- AIM OF THE EXERCISE -
Your answer must be the lines from the first one in the material through the line with "Managed a PostgreSQL", retyped exactly and with no pictures.

◆ ◆ ◆ ◆

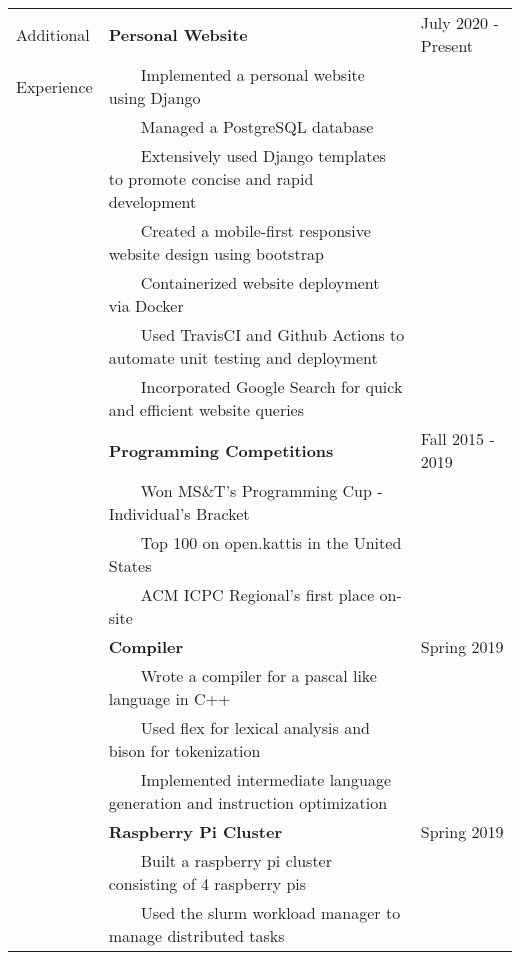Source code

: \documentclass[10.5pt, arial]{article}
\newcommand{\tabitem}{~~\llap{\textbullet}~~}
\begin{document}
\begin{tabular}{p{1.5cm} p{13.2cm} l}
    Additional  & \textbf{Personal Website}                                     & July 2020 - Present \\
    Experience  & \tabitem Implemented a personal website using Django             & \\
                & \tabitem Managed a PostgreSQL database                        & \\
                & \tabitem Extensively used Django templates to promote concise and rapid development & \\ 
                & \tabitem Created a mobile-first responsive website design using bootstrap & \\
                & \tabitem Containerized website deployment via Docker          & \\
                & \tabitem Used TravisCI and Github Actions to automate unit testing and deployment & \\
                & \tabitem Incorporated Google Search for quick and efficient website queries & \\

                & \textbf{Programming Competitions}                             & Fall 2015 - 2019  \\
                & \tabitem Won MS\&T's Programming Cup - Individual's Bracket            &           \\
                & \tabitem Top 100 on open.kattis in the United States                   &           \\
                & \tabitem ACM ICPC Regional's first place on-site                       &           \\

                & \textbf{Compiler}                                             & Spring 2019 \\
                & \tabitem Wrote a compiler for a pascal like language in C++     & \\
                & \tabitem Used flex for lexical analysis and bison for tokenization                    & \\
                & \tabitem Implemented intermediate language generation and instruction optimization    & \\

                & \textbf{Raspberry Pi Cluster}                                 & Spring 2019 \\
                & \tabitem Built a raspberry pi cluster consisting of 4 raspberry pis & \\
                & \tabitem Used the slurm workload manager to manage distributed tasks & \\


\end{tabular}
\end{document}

◆ ◆ ◆ ◆

- REPLY TO THE TASK -
Source code

: \documentclass[10.5pt, arial]{article}
\newcommand{\tabitem}{~~\llap{\textbullet}~~}
\begin{document}
\begin{tabular}{p{1.5cm} p{13.2cm} l}
    Additional  & \textbf{Personal Website}                                     & July 2020 - Present \\
    Experience  & \tabitem Implemented a personal website using Django             & \\
                & \tabitem Managed a PostgreSQL database                        & \\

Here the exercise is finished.